Here are a few statistical properties of the first 25 digits of ${\pi}$ (if you want more digits, here’s a link to the first million digits):

$\displaystyle \pi=3.141592653589793238462643\ldots \ \ \ \ \ (1)$

The frequency of each digit and the probability of getting each one are:

 Digit ${j}$ ${N_{j}}$ ${P_{j}}$ 0 0 0 1 2 0.08 2 3 0.12 3 5 0.2 4 3 0.12 5 3 0.12 6 3 0.12 7 1 0.04 8 2 0.08 9 3 0.12

The most probable digit is 3, the median is 4 (there are 10 digits ${<4}$ and 12 digits ${>4}$ so that’s as close as we can get to dividing the distribution equally) and the average is 4.72.

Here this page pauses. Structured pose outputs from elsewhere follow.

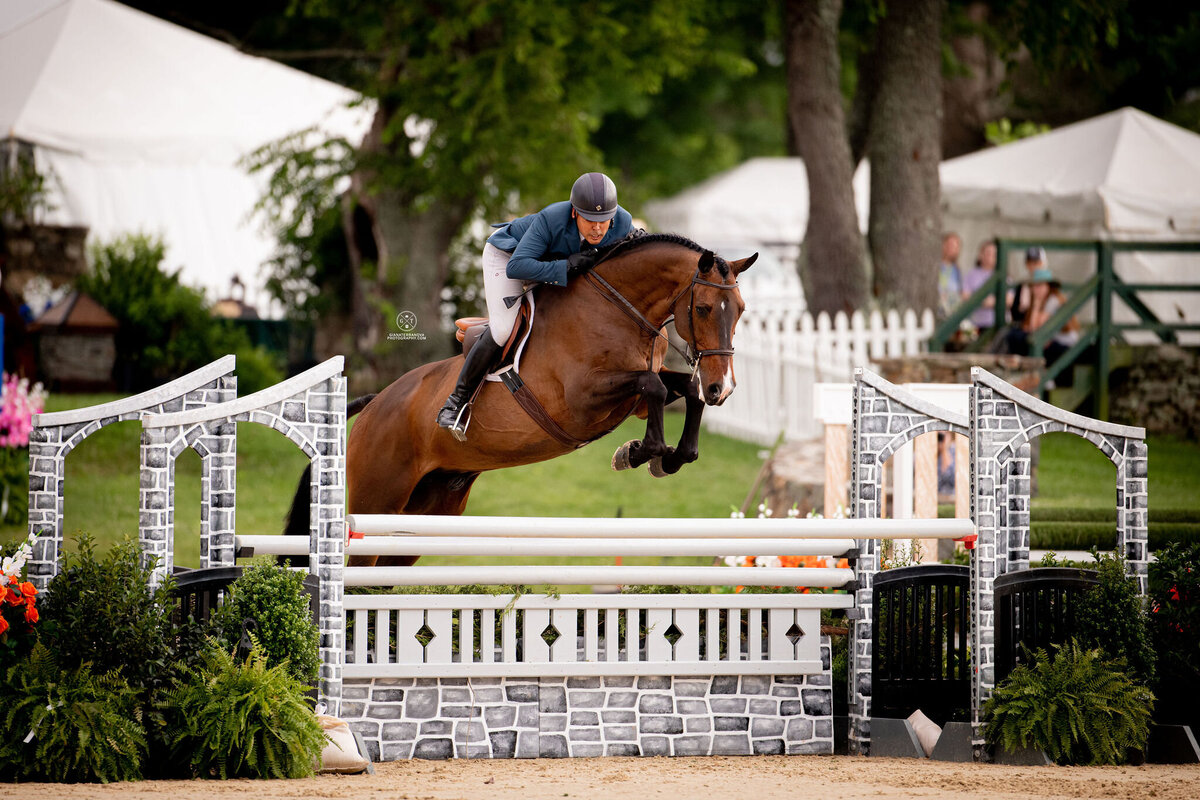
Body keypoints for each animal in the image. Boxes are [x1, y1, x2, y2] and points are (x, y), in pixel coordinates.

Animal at [282, 232, 753, 568]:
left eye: (742, 310)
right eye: (705, 308)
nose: (724, 389)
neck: (620, 309)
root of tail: (375, 404)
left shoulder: (634, 396)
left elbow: (684, 391)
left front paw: (670, 456)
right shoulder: (582, 398)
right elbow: (654, 387)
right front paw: (639, 452)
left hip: (424, 516)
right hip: (377, 503)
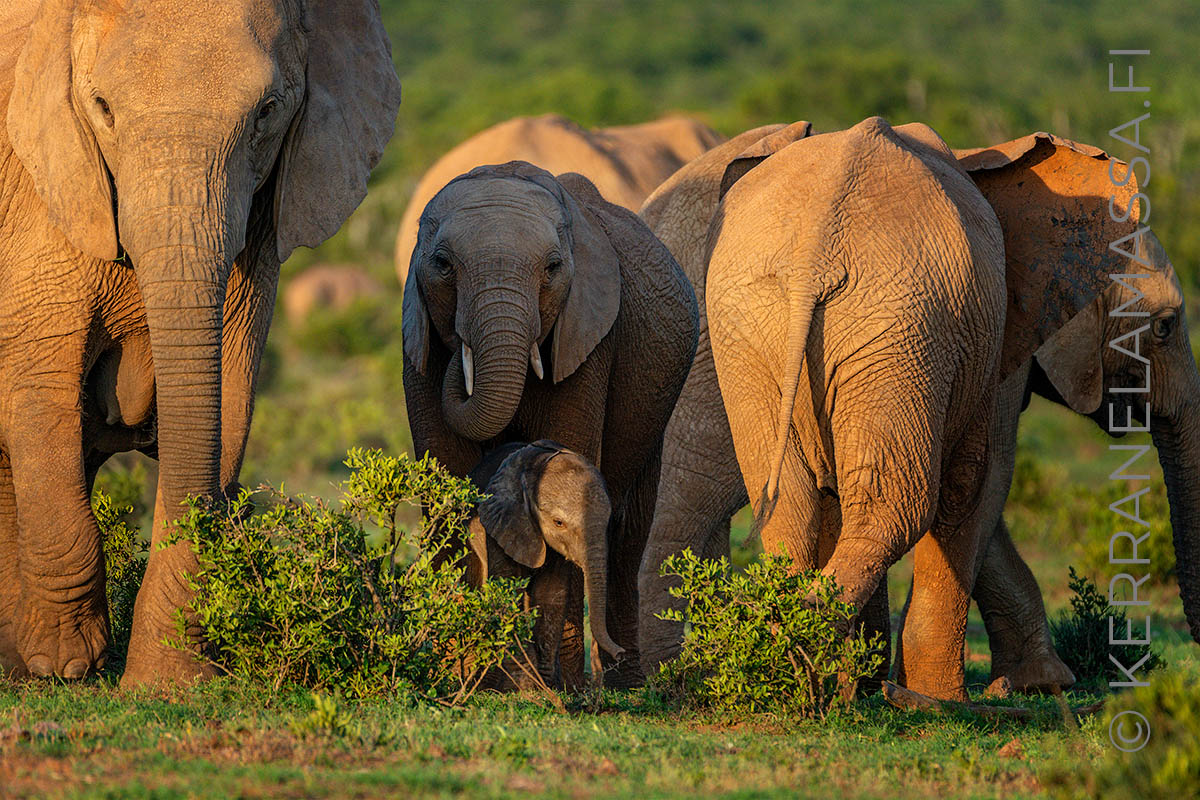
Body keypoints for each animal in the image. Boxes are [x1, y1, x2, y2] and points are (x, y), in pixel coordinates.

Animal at [0, 0, 401, 684]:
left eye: (267, 110)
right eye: (102, 107)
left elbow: (229, 405)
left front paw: (167, 683)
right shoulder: (46, 192)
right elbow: (38, 398)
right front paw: (65, 664)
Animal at [462, 440, 618, 689]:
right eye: (558, 523)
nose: (619, 654)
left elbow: (550, 594)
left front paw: (546, 684)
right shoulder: (501, 522)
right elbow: (508, 590)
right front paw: (523, 686)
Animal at [637, 123, 1172, 699]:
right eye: (1164, 326)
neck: (984, 155)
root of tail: (813, 255)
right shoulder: (993, 340)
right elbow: (975, 486)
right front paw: (956, 697)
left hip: (757, 326)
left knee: (793, 502)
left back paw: (789, 666)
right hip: (895, 326)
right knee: (898, 504)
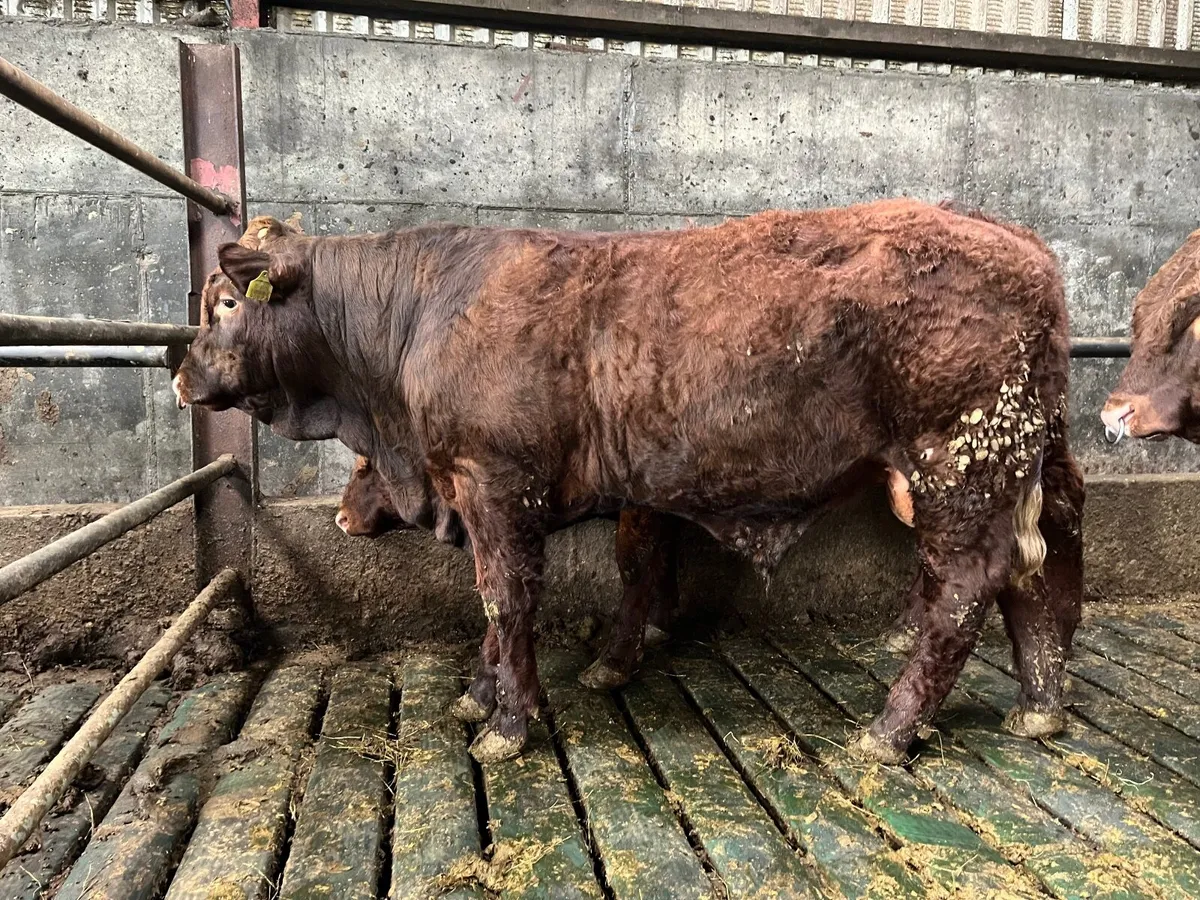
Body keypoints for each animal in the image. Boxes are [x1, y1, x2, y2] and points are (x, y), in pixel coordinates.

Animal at [173, 199, 1083, 764]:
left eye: (225, 303)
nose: (180, 376)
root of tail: (1018, 241)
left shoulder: (498, 487)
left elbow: (507, 600)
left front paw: (507, 720)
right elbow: (558, 591)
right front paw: (489, 693)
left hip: (958, 467)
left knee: (963, 591)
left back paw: (891, 730)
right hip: (1026, 464)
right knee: (1041, 569)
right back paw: (1040, 705)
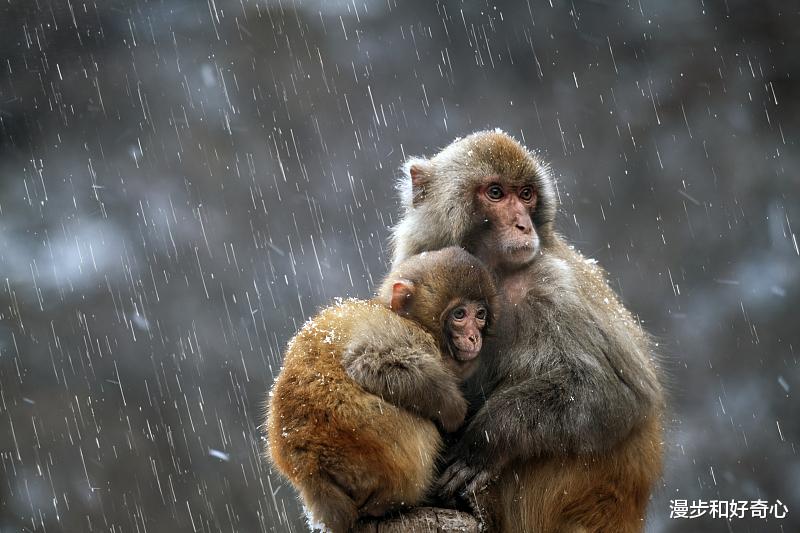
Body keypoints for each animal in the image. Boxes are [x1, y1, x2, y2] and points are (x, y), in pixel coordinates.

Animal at [266, 246, 496, 532]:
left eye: (480, 314)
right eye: (460, 314)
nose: (474, 337)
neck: (410, 319)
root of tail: (311, 469)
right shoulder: (405, 333)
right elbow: (369, 362)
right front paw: (454, 410)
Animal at [390, 130, 664, 532]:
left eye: (526, 194)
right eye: (495, 193)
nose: (523, 225)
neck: (491, 273)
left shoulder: (555, 287)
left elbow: (617, 393)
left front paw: (486, 440)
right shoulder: (419, 255)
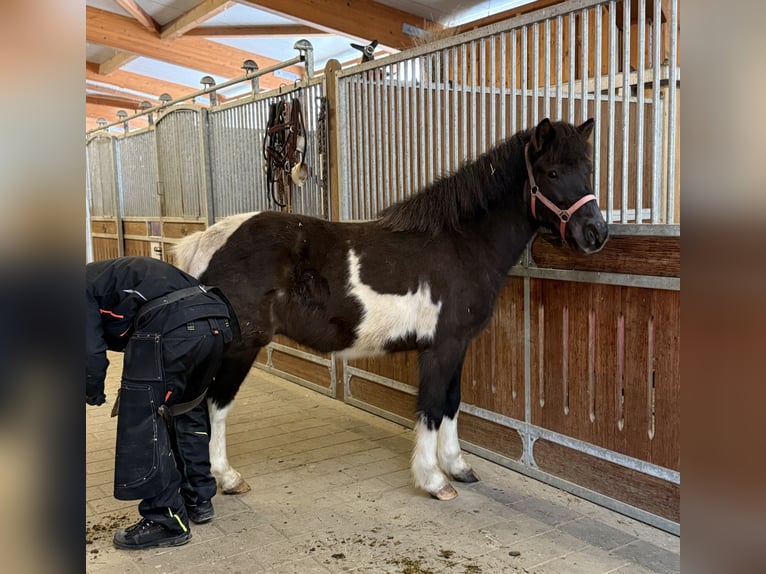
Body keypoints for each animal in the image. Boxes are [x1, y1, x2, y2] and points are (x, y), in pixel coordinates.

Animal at [173, 118, 608, 501]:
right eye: (552, 172)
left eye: (587, 169)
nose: (596, 233)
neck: (459, 244)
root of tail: (204, 241)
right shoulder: (440, 348)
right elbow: (431, 407)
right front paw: (434, 480)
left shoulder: (457, 345)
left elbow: (452, 402)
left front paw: (458, 467)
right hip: (240, 347)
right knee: (215, 405)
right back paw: (227, 478)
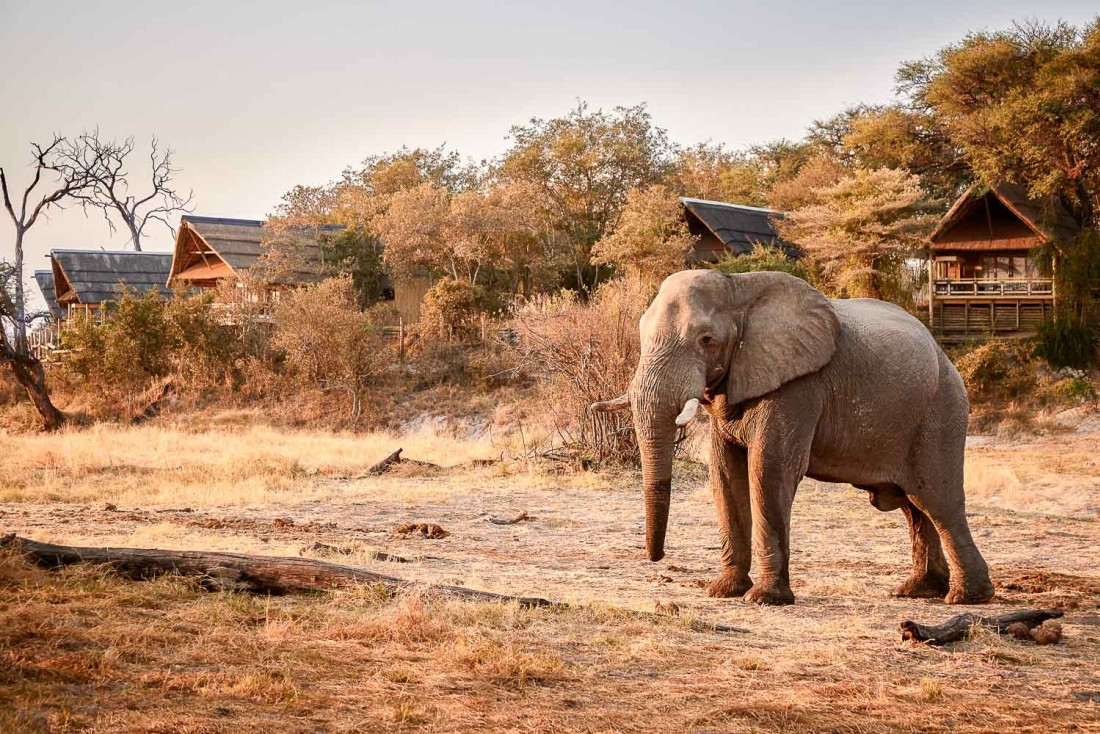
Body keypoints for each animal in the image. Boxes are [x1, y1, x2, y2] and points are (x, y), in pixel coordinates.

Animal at [594, 269, 998, 607]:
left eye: (706, 340)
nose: (656, 557)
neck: (738, 287)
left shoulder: (799, 386)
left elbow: (768, 470)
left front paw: (763, 599)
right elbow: (724, 474)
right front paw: (723, 591)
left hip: (941, 412)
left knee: (937, 500)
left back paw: (965, 599)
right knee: (915, 507)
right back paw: (918, 591)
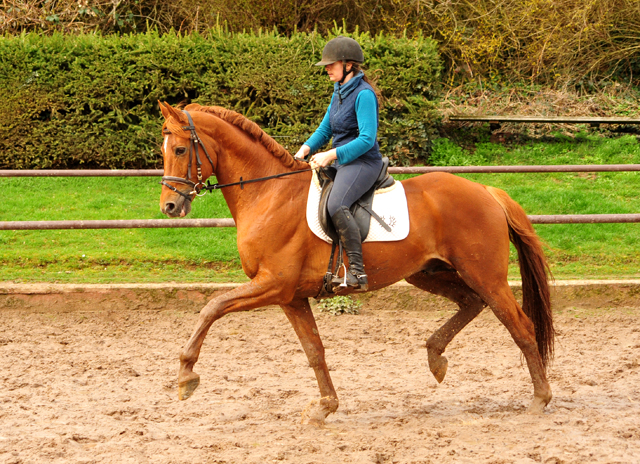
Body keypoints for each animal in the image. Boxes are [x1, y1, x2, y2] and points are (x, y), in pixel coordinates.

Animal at [158, 102, 552, 424]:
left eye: (180, 149)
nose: (169, 207)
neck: (269, 194)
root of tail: (486, 191)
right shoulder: (291, 297)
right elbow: (314, 351)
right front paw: (324, 407)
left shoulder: (273, 285)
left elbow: (212, 307)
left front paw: (186, 376)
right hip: (428, 273)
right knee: (471, 302)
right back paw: (436, 358)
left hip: (484, 275)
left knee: (520, 326)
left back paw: (539, 400)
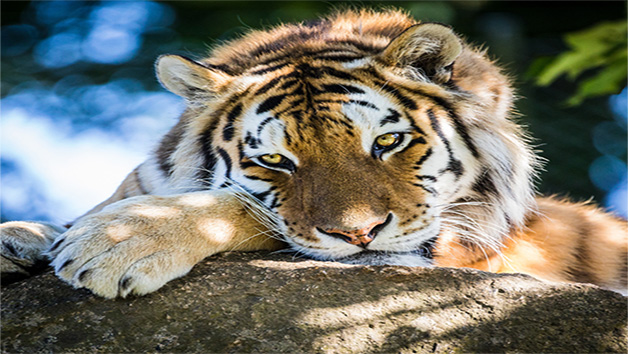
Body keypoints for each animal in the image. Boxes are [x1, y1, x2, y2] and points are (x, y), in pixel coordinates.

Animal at [2, 8, 624, 298]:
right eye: (275, 161)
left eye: (387, 142)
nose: (360, 235)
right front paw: (23, 236)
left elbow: (239, 209)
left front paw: (118, 242)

We can get the variance by calculating ${\left\langle N^{2}\right\rangle -\left\langle N\right\rangle ^{2}}$, so we get ${\left\langle N^{2}\right\rangle =\frac{710}{25}=28.4}$; ${\sigma^{2}=28.4-\left(4.72\right)^{2}=6.1216}$. The standard deviation is

$\displaystyle \sigma=2.474 \ \ \ \ \ (2)$

We’d need to use quite a few more digits to get a properly random collection of numbers.